The reason Giovanetti is unenthusiastic about using a payroll tax cut to deal with the problems is that he prefers economic stimulus. He prefers supply-side approaches rather than the demand-side approach that I advocate. I’m not alone. For example, the Center on Budget and Policy Priorities issued
a report explaining why payroll tax cuts won’t get the job done because it’s too slow, badly targeted, and too narrow, suggesting instead direct cash payments to some households, with details forthcoming. Giovanetti and others oppose that approach because it requires borrowing money, but I suppose he and the others would not be surprised that I also oppose borrowing but would be disappointed that I also advocate repealing the badly-designed and harmful tax cuts enacted in 2017, coupled with a refund to the American people from those who obtained those cuts on the basis of promises they never kept and in many cases had no intention of keeping.
Giovanetti recognizes the mess that has been created. He points out, correctly, that options are limited. As he puts it, “Interest rates are already extremely low, the Federal Reserve has already tried quantitative easing, we’ve already cut corporate taxes and passed expensing of business investment. The toolbox for juicing the economy is just about empty.” He’s correct, but I wish he would examine the underlying cause of the mess.
His solution? Personal retirement accounts, which, he says, “could even be called Trump Retirement Accounts.” Is he kidding? Putting that name on anything is a sure way to fire up even more opposition. But, name aside, we already have personal retirement accounts. They’re called 401(k) plans, 403(b) plans, Keogh plans, IRAs, SEPs, SIMPLEs, and others that I’m leaving out because the list is long enough to make the point.
Why the enthusiasm for replacing Social Security with personal retirement accounts? It puts even more retirement dollars into Wall Street. Is that a good thing? No. Unlike Social Security, Wall Street guarantees nothing. Imagine what would happen if these were with us all along, with no Social Security, and someone was compelled to retire last week. And unlike Social Security, these sorts of accounts divert fees and commissions and other charges into the other people’s pockets.
He claims that these proposed accounts could “be made absolutely safe,” would “allow low- and middle-income workers their first real opportunity to build wealth,” and “would rescue future retirees from Social Security’s eventual meltdown.” These claims are the same ones made when privatization of Social Security was proposed more than a decade ago, and they still can be rebutted as they were back then. For example,
this analysis examines twelve flaws in this idea.
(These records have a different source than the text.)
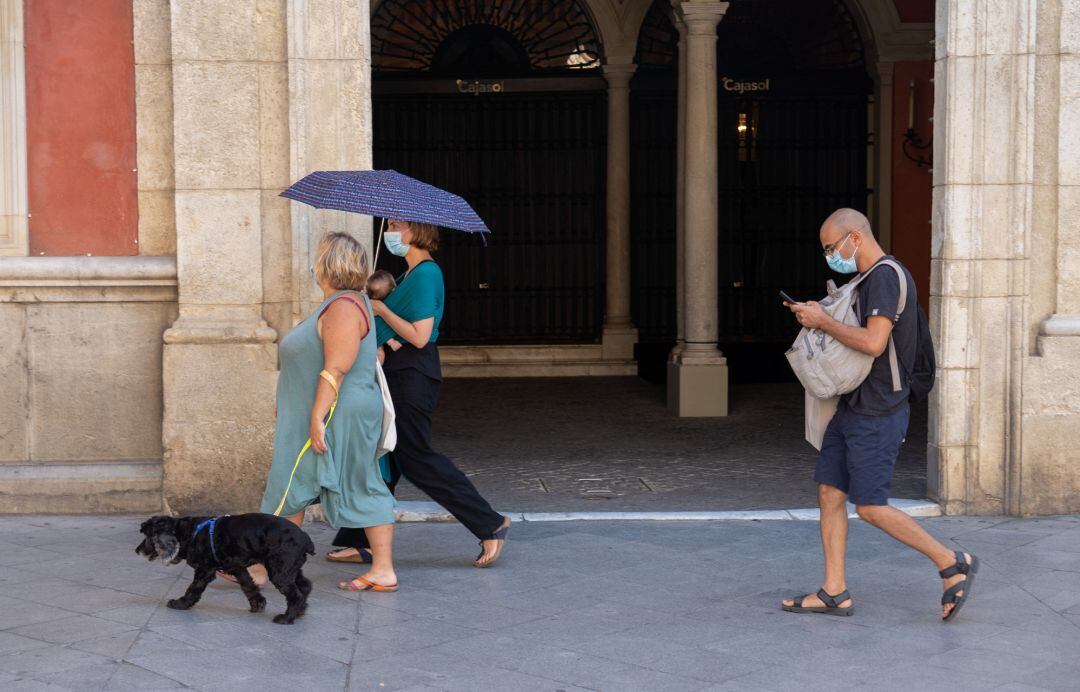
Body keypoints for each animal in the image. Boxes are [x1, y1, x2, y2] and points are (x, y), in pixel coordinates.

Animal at [135, 509, 315, 621]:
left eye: (148, 537)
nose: (137, 551)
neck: (189, 533)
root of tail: (305, 538)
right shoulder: (237, 567)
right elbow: (249, 586)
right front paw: (257, 604)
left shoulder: (205, 570)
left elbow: (193, 589)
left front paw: (180, 604)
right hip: (290, 568)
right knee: (305, 586)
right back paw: (300, 611)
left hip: (279, 570)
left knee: (295, 594)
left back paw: (286, 618)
The analysis points out it removes current protection against disability and early death, would leave Social Security with outstanding obligations but devoid of additional inflows, would dampen economic growth rather than boost it as Giovanetti and others assert, failed in Chile, the UK, and other places, pose the risk of bad investment returns, put the retirement annuity at the mercy of how the market is doing at retirement especially when the worker has not choice in the timing of retirement, would increase Wall Street’s revenues, would require a new government bureaucracy, would put the cost of transforming the program on young people, would disadvantage women, minorities, and others who work fewer years outside the home, earl less, and live longer after retirement, and lack inflation protection.
It is becoming increasingly disappointing and dangerous that every time an economic crisis pops up, proposals are made that in the short-run and long-run shift wealth to the oligarchy. The sales pitches made for these proposals are disturbing. And every time they are bought by legislators they cause another crisis, which then provides the opportunity for yet another bad proposal to be made. Yes, I do think it is all part of a much bigger plan. But when plans backfire, as this one will, it’s not the planners who pay the price. That’s wrong, sad, and unacceptable.